Do seu primo mais gabaritado, há certas coisas que não vieram junto. A limitação orçamentária que certamente restringiu muita coisa explica tudo que não se vê em termos de grandes destaques ou que são entendidos enquanto problemas mais gerais. A história, por exemplo, pode ser facilmente resumida como um médico da peste lutando para recuperar suas memórias no Reino de Hermes, a terra da alquimia.

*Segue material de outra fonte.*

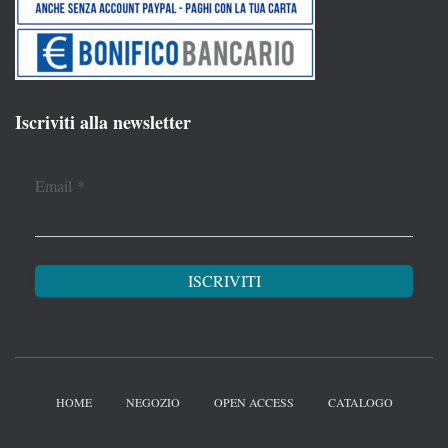
Iscriviti alla newsletter
Email
*
HOME
NEGOZIO
OPEN ACCESS
CATALOGO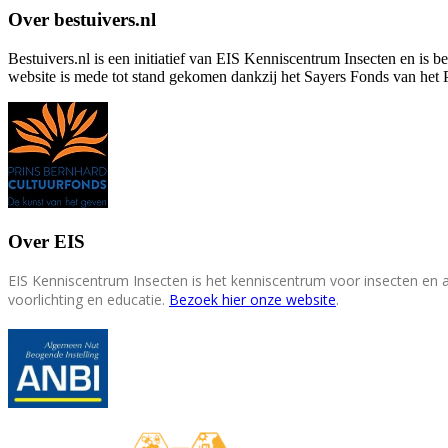
Over bestuivers.nl
Bestuivers.nl is een initiatief van EIS Kenniscentrum Insecten en is 
website is mede tot stand gekomen dankzij het Sayers Fonds van het 
Over EIS
EIS Kenniscentrum Insecten is het kenniscentrum voor insecten en
voorlichting en educatie.
Bezoek hier onze website
.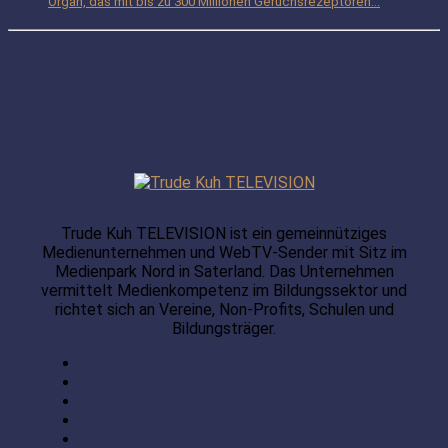
Organ, das mit bis zu 300 Millionen Geruchsrezeptoren...
Trude Kuh TELEVISION ist ein gemeinnütziges
Medienunternehmen und WebTV-Sender mit Sitz im
Medienpark Nord in Saterland. Das Unternehmen
vermittelt Medienkompetenz im Bildungssektor und
richtet sich an Vereine, Non-Profits, Schulen und
Bildungsträger.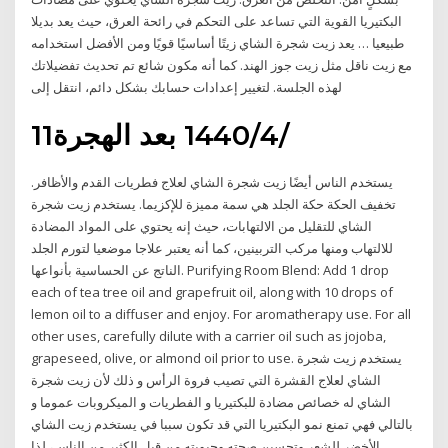
البكتيريا القوية التي تساعد على التحكم في رائحة العرق، حيث يعد بديلا
طبيعيا … يعد زيت شجرة الشاي زيتًا أساسيًا قويًا ومن الأفضل استخدامه
مع زيت ناقل مثل زيت جوز الهند. كما أنه مكون شائع تم تحديث تفضيلاتك
لهذه الجلسة. لتغيير إعدادات حسابك بشكل دائم، انتقل إلى
11‏‏/4‏‏/1440 بعد الهجرة
يستخدم الناس أيضًا زيت شجرة الشاي لعلاج فطريات القدم والأظافر.
تخفيف الحكة حكة الجلد هي سمة مميزة للإكزيما. يستخدم زيت شجرة
الشاي للتقليل من الالتهابات، حيث إنه يحتوي على المواد المضادة
للالتهاب ومنها مركب التربينين، كما أنه يعتبر علاجا موضعيا لتورم الجلد
الناتج عن الحساسية بأنواعها. Purifying Room Blend: Add 1 drop
each of tea tree oil and grapefruit oil, along with 10 drops of
lemon oil to a diffuser and enjoy. For aromatherapy use. For all
other uses, carefully dilute with a carrier oil such as jojoba,
grapeseed, olive, or almond oil prior to use. يستخدم زيت شجرة
الشاي لعلاج القشرة التي تصيب فروة الرأس و ذلك لأن زيت شجرة
الشاي له خصائص مضادة للبكتيريا و الفطريات و الميكروبات عموما و
بالتالي فهي تمنع نمو البكتيريا التي قد تكون سببا في يستخدم زيت الشاي
الأخضر للشعر وتحسين صحته وحيويته من قبل الكثير من الناس، لذا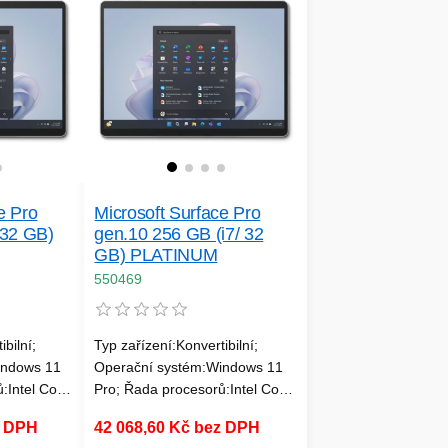
eb kamera;
Dotykový displej, Web kamera;
:Nižší než
Hmotnost notebooku:Nižší než
1.5 kg
e Pro
Microsoft Surface Pro
 32 GB)
gen.10 256 GB (i7/ 32
GB) PLATINUM
550469
bilní;
Typ zařízení:Konvertibilní;
indows 11
Operační systém:Windows 11
:Intel Core
Pro; Řada procesorů:Intel Core
 RAM
i5; Velikost paměti RAM
z DPH
42 068,60 Kč bez DPH
displeje
(GB):16; Úhlopříčka displeje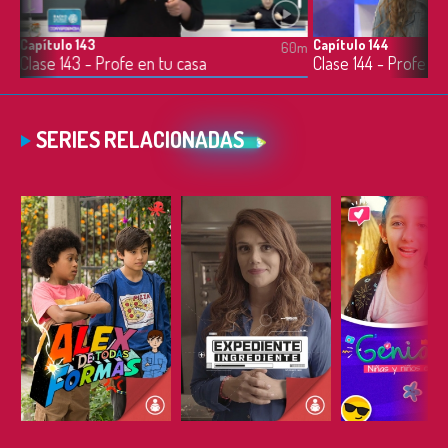
Capítulo 143
Capítulo 144
0m
60m
Clase 143 - Profe en tu casa
Clase 144 - Profe en
SERIES RELACIONADAS
ESCUCHAR
ESCUCHAR
ESCUC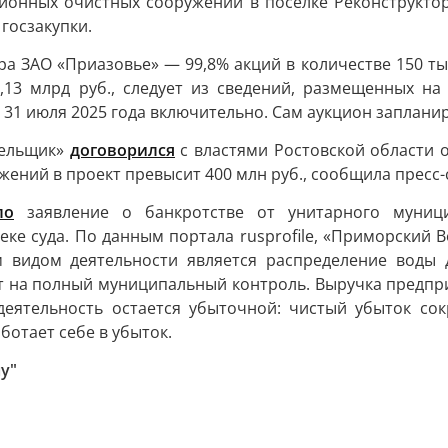
ционных очистных сооружений в поселке Реконструктор
 госзакупки.
ра ЗАО «Приазовье» — 99,8% акций в количестве 150 т
1,13 млрд руб., следует из сведений, размещенных н
31 июля 2025 года включительно. Сам аукцион запланиро
тельщик»
договорился
с властями Ростовской области о
ений в проект превысит 400 млн руб., сообщила пресс-
ло
заявление о банкротстве от унитарного муници
ке суда. По данным портала rusprofile, «Приморский 
ым видом деятельности является распределение воды
 на полный муниципальный контроль. Выручка предприят
 деятельность остается убыточной: чистый убыток сок
ботает себе в убыток.
у"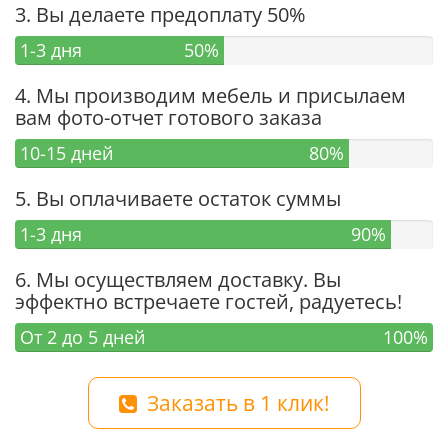
3. Вы делаете предоплату 50%
1-3 дня
50%
4. Мы производим мебель и присылаем
вам фото-отчет готового заказа
10-15 дней
80%
5. Вы оплачиваете остаток суммы
1-3 дня
90%
6. Мы осуществляем доставку. Вы
эффектно встречаете гостей, радуетесь!
От 2 до 5 дней
100%
Заказать в 1 клик!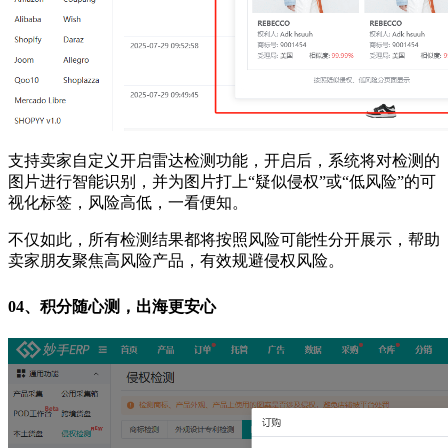
支持卖家自定义开启雷达检测功能，开启后，系统将对检测的
图片进行智能识别，并为图片打上“疑似侵权”或“低风险”的可
视化标签，风险高低，一看便知。
不仅如此，所有检测结果都将按照风险可能性分开展示，帮助
卖家朋友聚焦高风险产品，有效规避侵权风险。
04、
积分随心测，出海更安心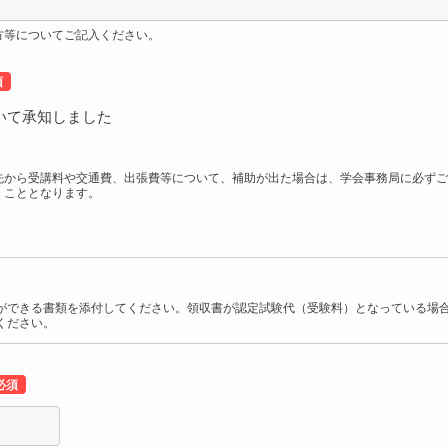
方等についてご記入ください。
いて承知しました
先から受講料や交通費、出張費等について、補助が出た場合は、学会事務局に必ずご
くこととなります。
ができる書類を添付してください。領収書が認定試験代（受験料）となっている場
ください。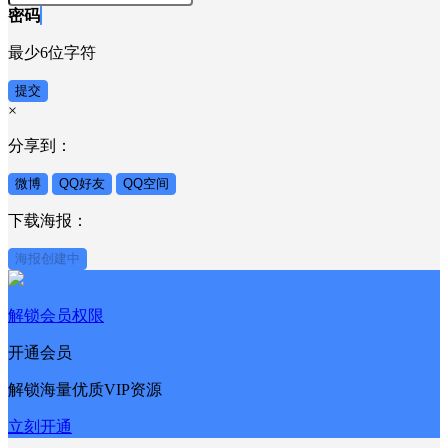
密码
最少6位字符
提交
×
分享到：
微博
QQ好友
QQ空间
下载海报：
海报创建中
解锁会员权限
开通会员
解锁海量优质VIP资源
立刻开通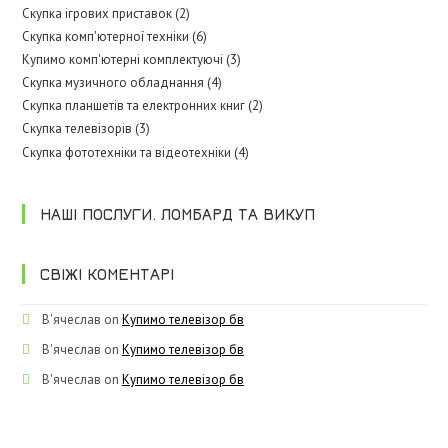
Скупка ігрових приставок (2)
Скупка комп'ютерної техніки (6)
Купимо комп'ютерні комплектуючі (3)
Скупка музичного обладнання (4)
Скупка планшетів та електронних книг (2)
Скупка телевізорів (3)
Скупка фототехніки та відеотехніки (4)
НАШІ ПОСЛУГИ. ЛОМБАРД ТА ВИКУП
СВІЖІ КОМЕНТАРІ
В'ячеслав
on
Купимо телевізор бв
В'ячеслав
on
Купимо телевізор бв
В'ячеслав
on
Купимо телевізор бв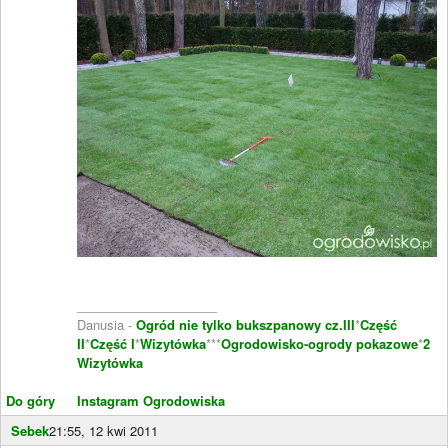
____________________
Danusia -
Ogród nie tylko bukszpanowy cz.III
*
Część
II
*
Część I
*
Wizytówka
***
Ogrodowisko-ogrody pokazowe
*
2
Wizytówka
Do góry
Instagram Ogrodowiska
Sebek
21:55, 12 kwi 2011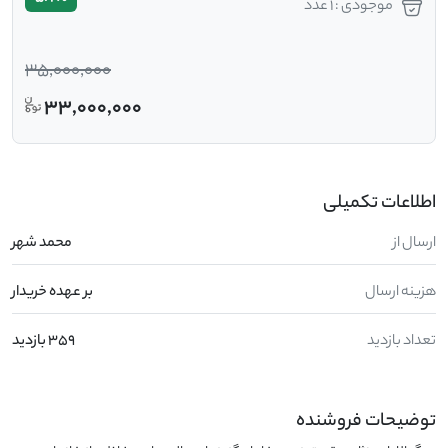
موجودی : 1 عدد
35,000,000
33,000,000
اطلاعات تکمیلی
ارسال از
محمد شهر
هزینه ارسال
بر عهده خریدار
تعداد بازدید
359 بازدید
توضیحات فروشنده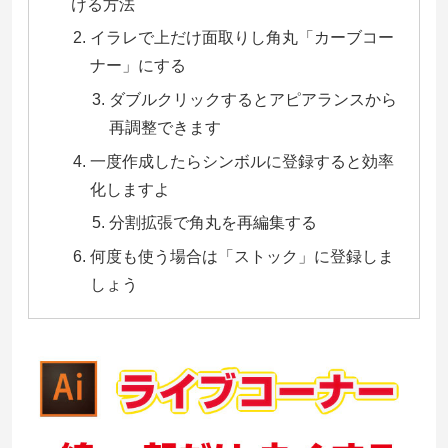
ける方法
イラレで上だけ面取りし角丸「カーブコー
ナー」にする
ダブルクリックするとアピアランスから
再調整できます
一度作成したらシンボルに登録すると効率
化しますよ
分割拡張で角丸を再編集する
何度も使う場合は「ストック」に登録しま
しょう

Essa terra possui certa beleza gráfica, mas, ao mesmo tempo, carece de certos polimentos na direção de arte ou ainda quando olhamos com atenção para certos cenários não jogáveis, que ficam no horizonte. Todavia, quão mais fechado um ambiente é, mais bonito o jogo fica. Por isso, na medida do possível, espere por muitos locais fechados ao longo de todo game.

Dark Souls e os demais soulslikes fizeram escola e história. O que não é ruim, pelo contrário. Em sendo um jogo que emula muitas das características dos títulos da From, especialmente o já citado Bloodborne, Thymesia é suficientemente interessante para ser aprovado por média, embora com algumas poucas ressalvas. Por sorte, tais ressalvas acabam sendo nubladas pelos seus acertos em detrimento dos seus erros.

Thymesia pode ser julgado a partir de duas óticas: a primeira é pelo jogo que ele é. Ou seja, por tudo aquilo que ele consegue ser a partir de si mesmo e das suas propostas narrativas e de jogabilidade. E a outra forma pela qual ele pode ser julgado é como mais um jogo inspirado em tantos outros que estão por aí que usaram o padrão FromSoftware para se lançarem ou não ao estrelato.

Nota
Geral
7.0
thymesiaHá, em Thymesia, certa pretensão. Não dá para dizer que não é um jogo que não se arriscou dentro do que a sua proposta de jogabilidade se propõe a ser. Porém, limitações orçamentárias impedem-no de alçar voos maiores. Resta o seguinte: em um mundo em que já não existissem jogos como Dark Souls, Sekiro, Elden Ring e Bloodborne, este último sendo a mais óbvia inspiração aqui, Thymesia abriria seu próprio caminho para se tornar um clássico absoluto ao criar o subgênero Thysouls ou Soulsmesia.